My Nico observes me from afar while my Max gets right up in my face with his twenty questions and overcharged toddler energy. Nico misses his grandpa, but doesn’t quite have the words to express it so he keeps his grandpa’s handkerchief close by at all times. Max understands that grandpa is “in the sky” and so he looks up to the sky and tells him he loves him and that he misses him.

They know when I’m having a hard day and am really missing my father because they watch everything I do and listen to everything I say. They know when I’m happy or sad, when I’m excited or frustrated, when I’m upset with them or frustrated with their dad, and when I’m lost in my own thoughts.
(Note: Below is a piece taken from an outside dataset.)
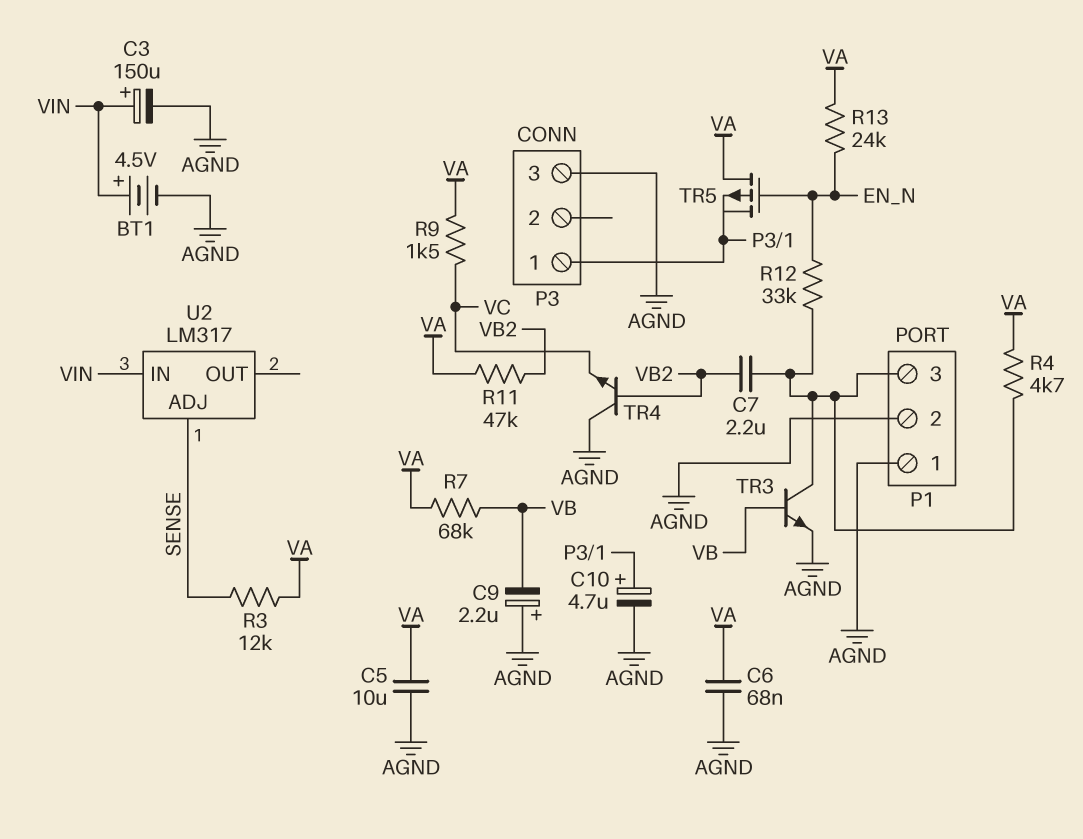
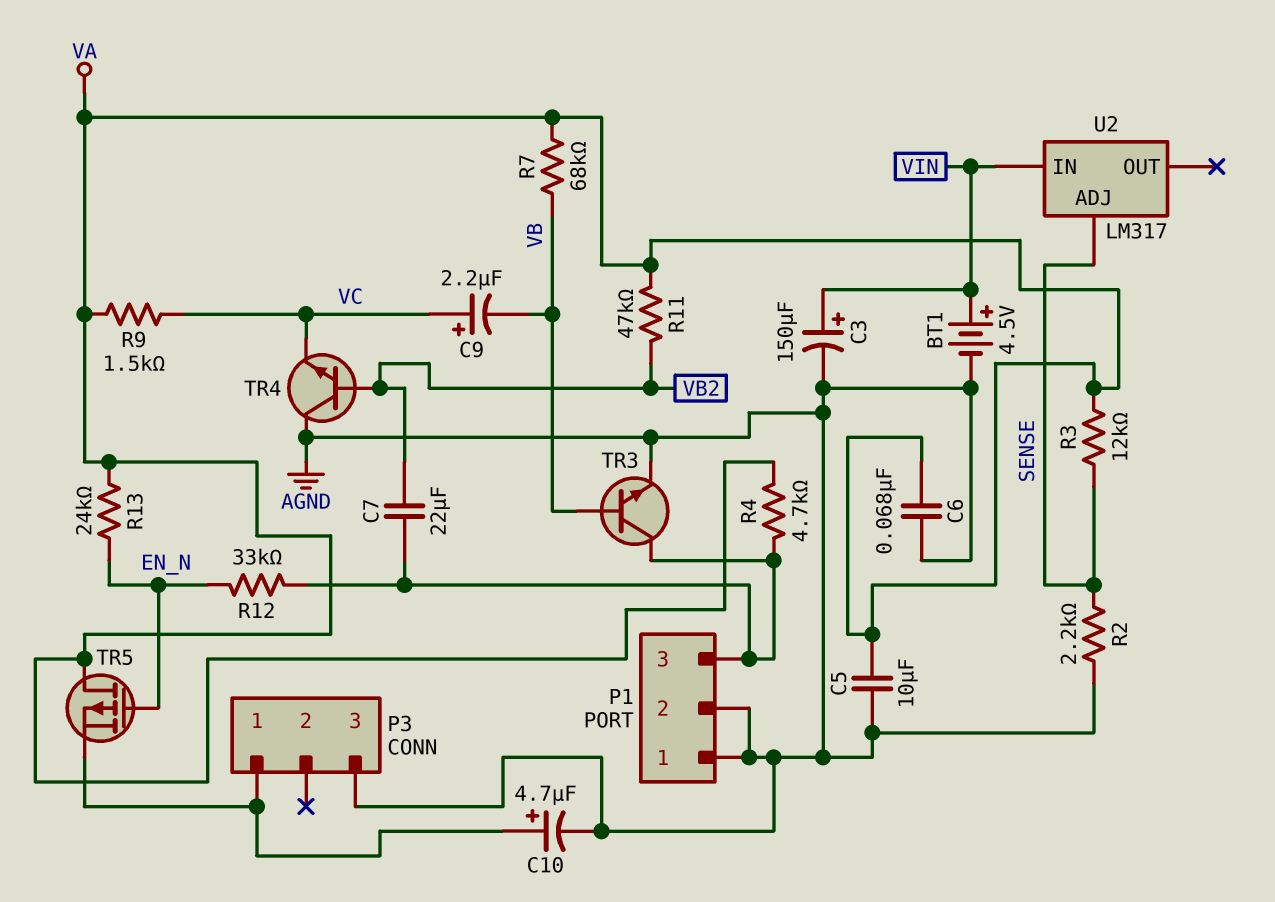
C7: 2.2uF (P1/3, VB2) -> 22uF (P1/3, VB2)
C9: 2.2uF (plus AGND, minus VB) -> 2.2uF (plus VC, minus VB)
R2: none -> 2.2k (AGND, SENSE)

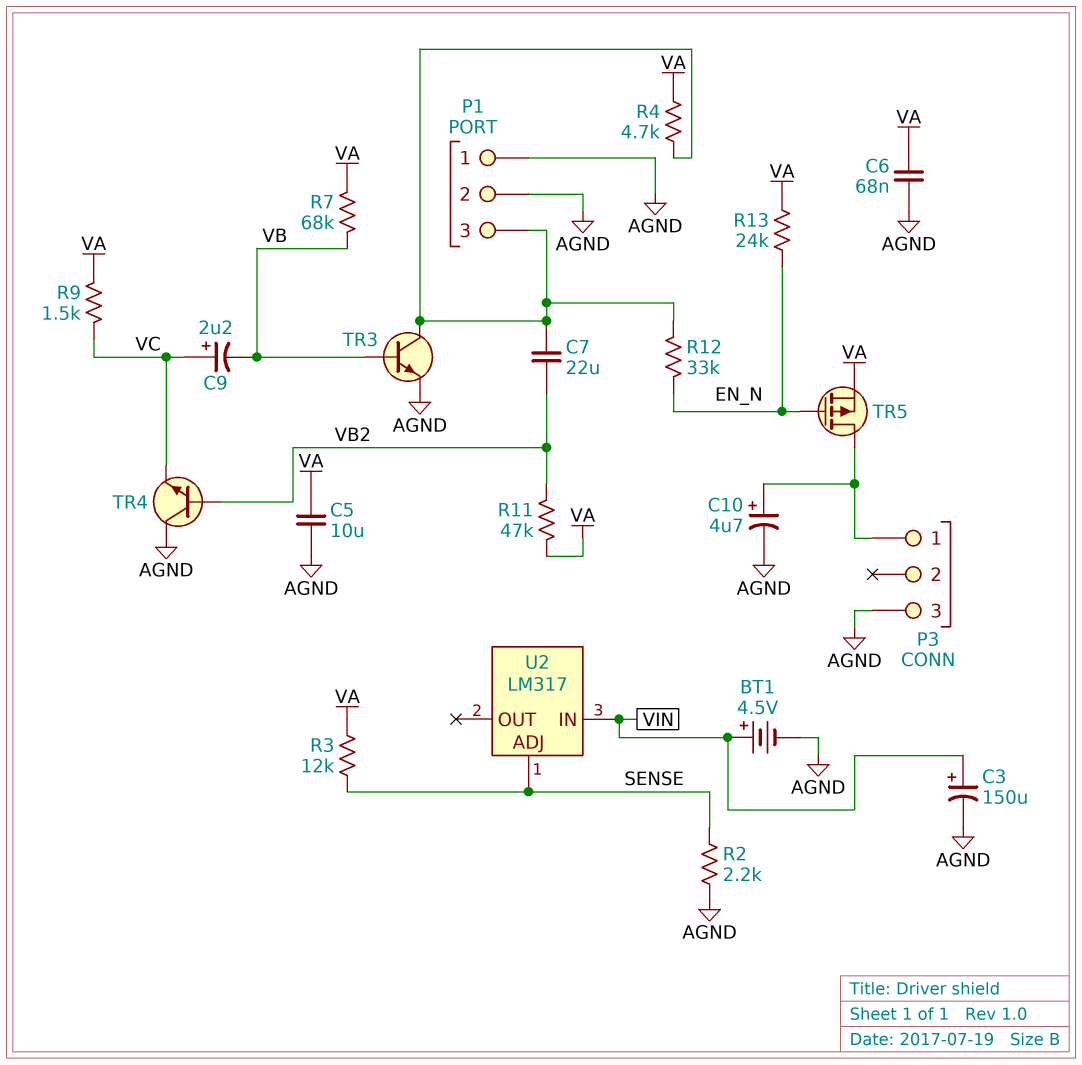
TR5: PMOS (G EN_N, D VA, S P3/1) -> PMOS (G EN_N, D P3/1, S VA)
And I can’t help but think that that was exactly how I was with my own parents. Always silently observing them and deciding if it was going to be a day where they “loved each other” or a day where they didn’t. It sounds crummy when I phrase it that way, I know, but when you’re a child seeing your parents argue instead of embrace each other with love and affection, that’s what it seems to boil down to. For children, I think it tends to be black and white. They eventually learn that there can be gray area with age and life experience.

Now that I’m a wife and a mother, I think about this dynamic all the time.
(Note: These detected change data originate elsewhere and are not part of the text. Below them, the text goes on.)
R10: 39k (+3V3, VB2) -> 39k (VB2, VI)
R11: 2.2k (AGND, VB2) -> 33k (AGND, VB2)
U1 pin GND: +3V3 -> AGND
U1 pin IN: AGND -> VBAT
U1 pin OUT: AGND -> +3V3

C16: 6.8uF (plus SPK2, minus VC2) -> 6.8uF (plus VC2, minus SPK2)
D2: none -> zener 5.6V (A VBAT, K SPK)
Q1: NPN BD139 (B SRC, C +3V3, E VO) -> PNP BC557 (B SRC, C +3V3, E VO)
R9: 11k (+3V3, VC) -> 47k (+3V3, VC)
Are my boys seeing me as I want to be seen?

Are they seeing their parents as a loving team?

Are they forming their understanding of what love is through observing my husband and me?
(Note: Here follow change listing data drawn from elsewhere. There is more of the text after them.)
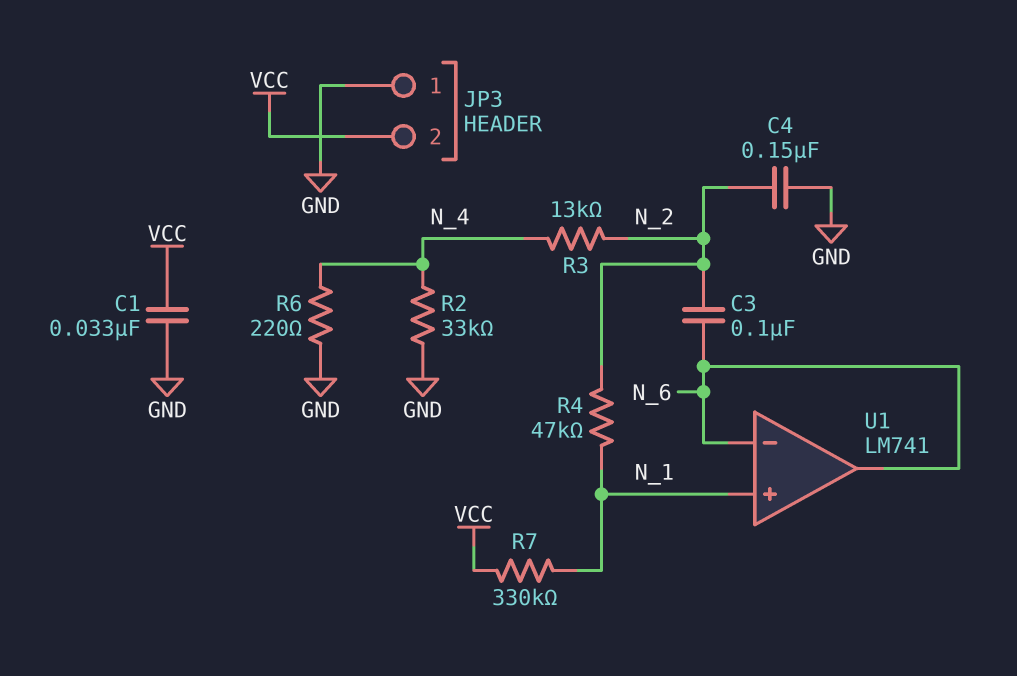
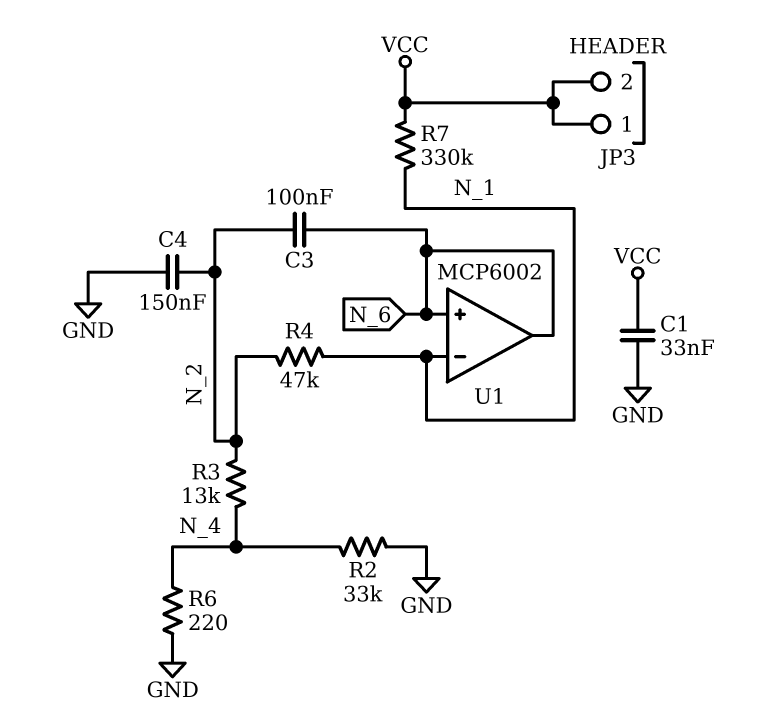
JP3 pin 1: GND -> VCC
U1: LM741 -> MCP6002
U1 pin in+: N_1 -> N_6
U1 pin in-: N_6 -> N_1

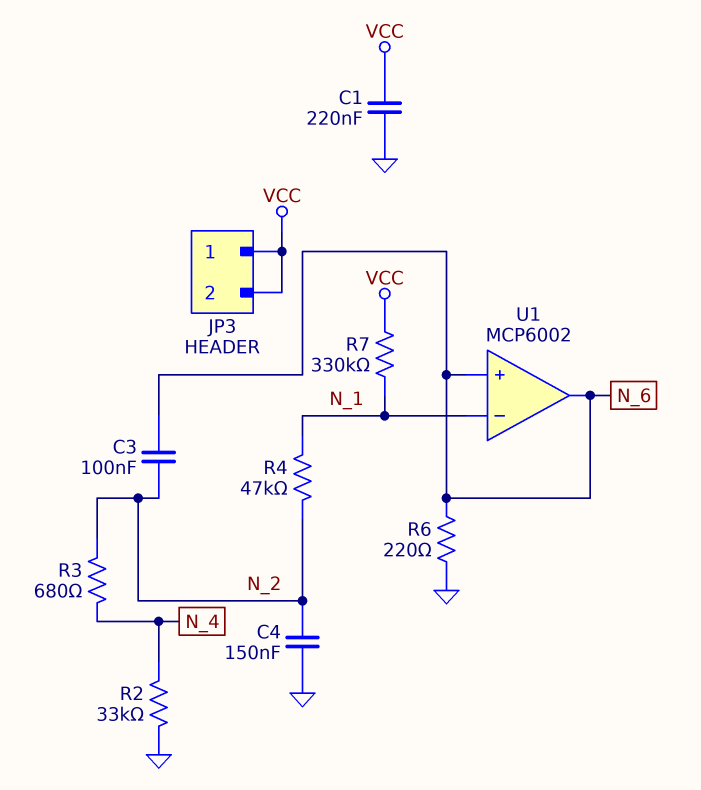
C1: 33nF (GND, VCC) -> 220nF (GND, VCC)
R3: 13k (N_2, N_4) -> 680 (N_2, N_4)
R6: 220 (GND, N_4) -> 220 (GND, N_6)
And when we argue, do they think that we don’t love each other?

I find that there is nothing worse than history repeating itself when you want so much for it not to be repeated.

I want my boys to see how much I love my husband, their father, and know that even when we are unhappy with each other it’s really just stemming from a situation or current circumstance or the stresses of life. It’s not meant to be permanent.

I want them to pay closer attention to when we are laughing hysterically with each other, holding each other close on the couch, making plans for the next great family adventure, and consoling each other as we try to work through the hardships that life has thrown our way.

That’s what I wish I spent more time focusing on when my parents were raising me. I’m only now remembering all the beautiful moments they shared.

I think that’s why I came to Sedona and to the Grand Canyon. So I could rewrite my parents love story in my head.

I wanted to be in the same exact places they were when they were the absolute happiest. To be where they said they wanted to grow old together. Because I see now that when they were able to strip away the stresses of life and escape the hardships they were facing, they found their love for each other again.

I hope my boys saw the sheer excitement and contentment my husband and I had while exploring the same beautiful places their grandparents did over 30 years ago. I know I felt peace in my heart and love for my husband on this trip. And although the trip wasn’t free of all mishaps and meltdowns, at its core it was a trip for the Luna record books.

I didn’t appreciate the beauty of this magical southwestern landscape when I was young, just like I know my boys don’t right now. But, I do hope that this trip was imprinted on their hearts because they saw how enamored their parents were with it.

It’s almost surreal, but when my husband said that we had to now be the ones to retire in Sedona I felt like something truly magical did take place here.

I know life will continue to throw me curve balls and I may very well be retiring with both my husband and my Nico to Sedona someday. But my ultimate hope is that no matter what life throws our way, my husband and I will tackle it together, side by side.

I want my boys to see that real love withstands hardship, heartache, and distance because it does. And the reason I know this is because, in my dreams, I saw my father embrace my mother after years of distance and they fell right back in love again. That will be the story I share with my boys for years to come when they say they miss their grandpa.

That’s what I saw when I walked amongst the clouds at the Grand Canyon this Thanksgiving. My parents, hand in hand, marveling at the life I have made for myself and at the loves of my life who make it worth living.

For me, that moment up in the clouds was what I was most thankful for this year. It was truly magical.